Dans une attaque lancée le 3 janvier dernier à Baga et sur 16 villages voisins, au nord-est du Nigeria, les combattants de Boko Haram auraient tué «des dizaines de personnes (et peut-être jusqu’à 2 000), sinon plus», selon l’organisation non gouvernementale (ONG) Human Rights Watch.
L’armée nigériane a qualifié ces estimations de «sensationnalistes», évoquant le nombre de 150 morts. Les dernières années ont cependant démontré la tendance de l’armée nigériane à minimiser les bilans de victimes.
Cette dernière attaque semblait d’ailleurs viser les milices civiles d’autodéfense qui se sont constituées face aux difficultés de l’armée et du président Goodluck Jonathan à répondre à la montée de la violence de Boko Haram.
Contexte historique
En Occident, les réactions et les analyses sont régulièrement teintées d’ignorance. À l’occasion, une forme de panique s’installe, alors qu’une grille de lecture simpliste (parfois même ridicule) s’impose et oppose Occident et islam — faussant ainsi le diagnostic et les solutions possibles.
Le Nigeria a connu environ 30 ans de violence périodique dans ses régions du nord.

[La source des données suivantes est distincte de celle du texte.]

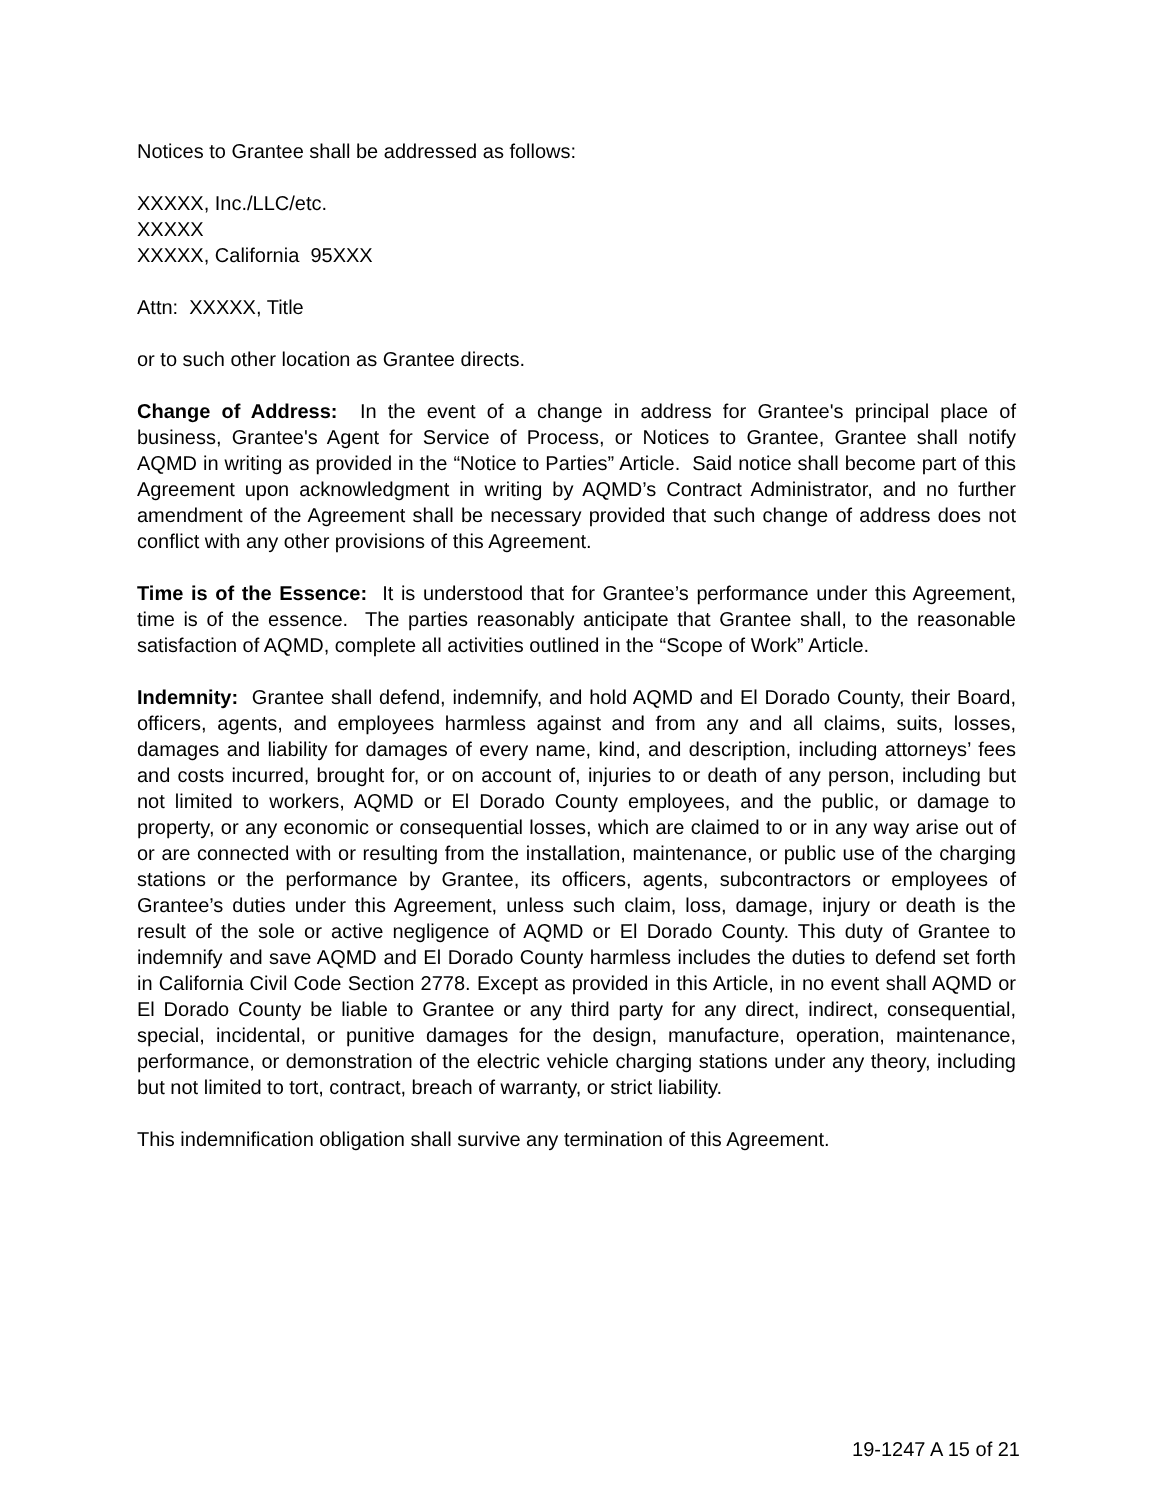Notices to Grantee shall be addressed as follows:
XXXXX, Inc./LLC/etc.
XXXXX
XXXXX, California 95XXX
Attn: XXXXX, Title
or to such other location as Grantee directs.
Change of Address: In the event of a change in address for Grantee's principal place of business, Grantee's Agent for Service of Process, or Notices to Grantee, Grantee shall notify AQMD in writing as provided in the “Notice to Parties” Article. Said notice shall become part of this Agreement upon acknowledgment in writing by AQMD’s Contract Administrator, and no further amendment of the Agreement shall be necessary provided that such change of address does not conflict with any other provisions of this Agreement.
Time is of the Essence: It is understood that for Grantee’s performance under this Agreement, time is of the essence. The parties reasonably anticipate that Grantee shall, to the reasonable satisfaction of AQMD, complete all activities outlined in the “Scope of Work” Article.
Indemnity: Grantee shall defend, indemnify, and hold AQMD and El Dorado County, their Board, officers, agents, and employees harmless against and from any and all claims, suits, losses, damages and liability for damages of every name, kind, and description, including attorneys’ fees and costs incurred, brought for, or on account of, injuries to or death of any person, including but not limited to workers, AQMD or El Dorado County employees, and the public, or damage to property, or any economic or consequential losses, which are claimed to or in any way arise out of or are connected with or resulting from the installation, maintenance, or public use of the charging stations or the performance by Grantee, its officers, agents, subcontractors or employees of Grantee’s duties under this Agreement, unless such claim, loss, damage, injury or death is the result of the sole or active negligence of AQMD or El Dorado County. This duty of Grantee to indemnify and save AQMD and El Dorado County harmless includes the duties to defend set forth in California Civil Code Section 2778. Except as provided in this Article, in no event shall AQMD or El Dorado County be liable to Grantee or any third party for any direct, indirect, consequential, special, incidental, or punitive damages for the design, manufacture, operation, maintenance, performance, or demonstration of the electric vehicle charging stations under any theory, including but not limited to tort, contract, breach of warranty, or strict liability.
This indemnification obligation shall survive any termination of this Agreement.
19-1247 A 15 of 21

Les racines du problème sont d’abord complexes et historiques.
Le califat (ou empire) de Sokoto, qui s’est formé entre 1804 et 1808 dans les états du nord et qui a été défait par les troupes britanniques en 1903, demeure un point de référence et de fierté pour plusieurs gens de la région.
Cet héritage se retrouve, tout au long de l’histoire nigériane, dans un courant de pensée qui considère la collaboration avec les autorités séculaires comme étant illégitime.
Contexte conjoncturel
Les racines de la violence se trouvent également leur place dans la situation politique conjoncturelle. Par exemple, le retour de la démocratie, en 1999, a revigoré les débats sur le rôle et la place de la religion dans la société et la politique. La loi islamique a été réintroduite dans 12 états, mais sérieusement mise en pratique dans seulement deux d’entre eux, et limitée au droit criminel.

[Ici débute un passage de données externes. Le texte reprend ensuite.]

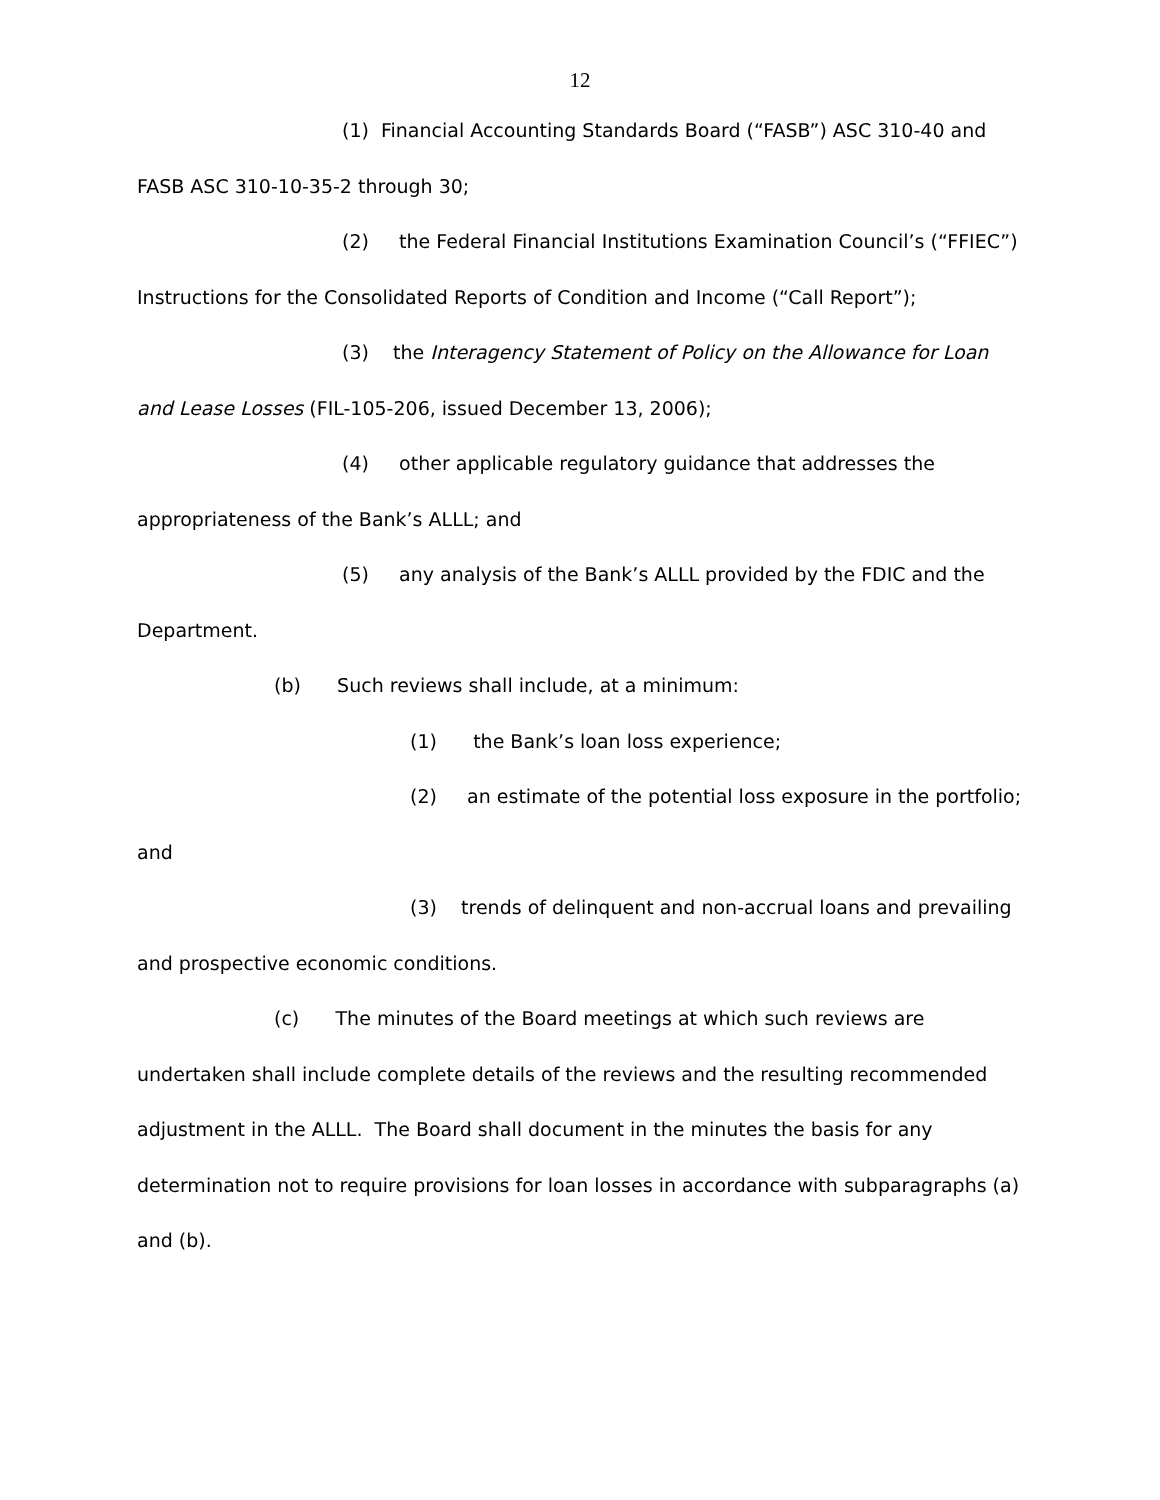12
(1) Financial Accounting Standards Board (“FASB”) ASC 310-40 and FASB ASC 310-10-35-2 through 30;
(2) the Federal Financial Institutions Examination Council’s (“FFIEC”) Instructions for the Consolidated Reports of Condition and Income (“Call Report”);
(3) the Interagency Statement of Policy on the Allowance for Loan and Lease Losses (FIL-105-206, issued December 13, 2006);
(4) other applicable regulatory guidance that addresses the appropriateness of the Bank’s ALLL; and
(5) any analysis of the Bank’s ALLL provided by the FDIC and the Department.
(b) Such reviews shall include, at a minimum:
(1) the Bank’s loan loss experience;
(2) an estimate of the potential loss exposure in the portfolio; and
(3) trends of delinquent and non-accrual loans and prevailing and prospective economic conditions.
(c) The minutes of the Board meetings at which such reviews are undertaken shall include complete details of the reviews and the resulting recommended adjustment in the ALLL. The Board shall document in the minutes the basis for any determination not to require provisions for loan losses in accordance with subparagraphs (a) and (b).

L’ouverture démocratique a donc alimenté les controverses à propos de la compatibilité du droit islamique avec la constitution et les standards internationaux des droits de l’homme, ainsi qu’au sujet de la place des chrétiens. (Le Nigeria a une population d’environ 178 millions de personnes, dont environ 50 % sont musulmans et 40 % chrétiens.)
En ce sens, le problème religieux tel qu’il se pose n’est pas unique au Nigeria. Le même problème se pose au Mali et ailleurs en Afrique.
Dans un contexte sociopolitique où les populations ont perdu confiance dans le pouvoir des autorités séculaires (souvent accusées de corruption), où l’État ne peut pas assurer l’ordre public ou promouvoir le développement, où les gens n’ont pas de perspectives d’emploi et où la religion et les appartenances ethniques sont manipulées par les élites politiques, nombreux sont ceux qui se tournent vers la religion.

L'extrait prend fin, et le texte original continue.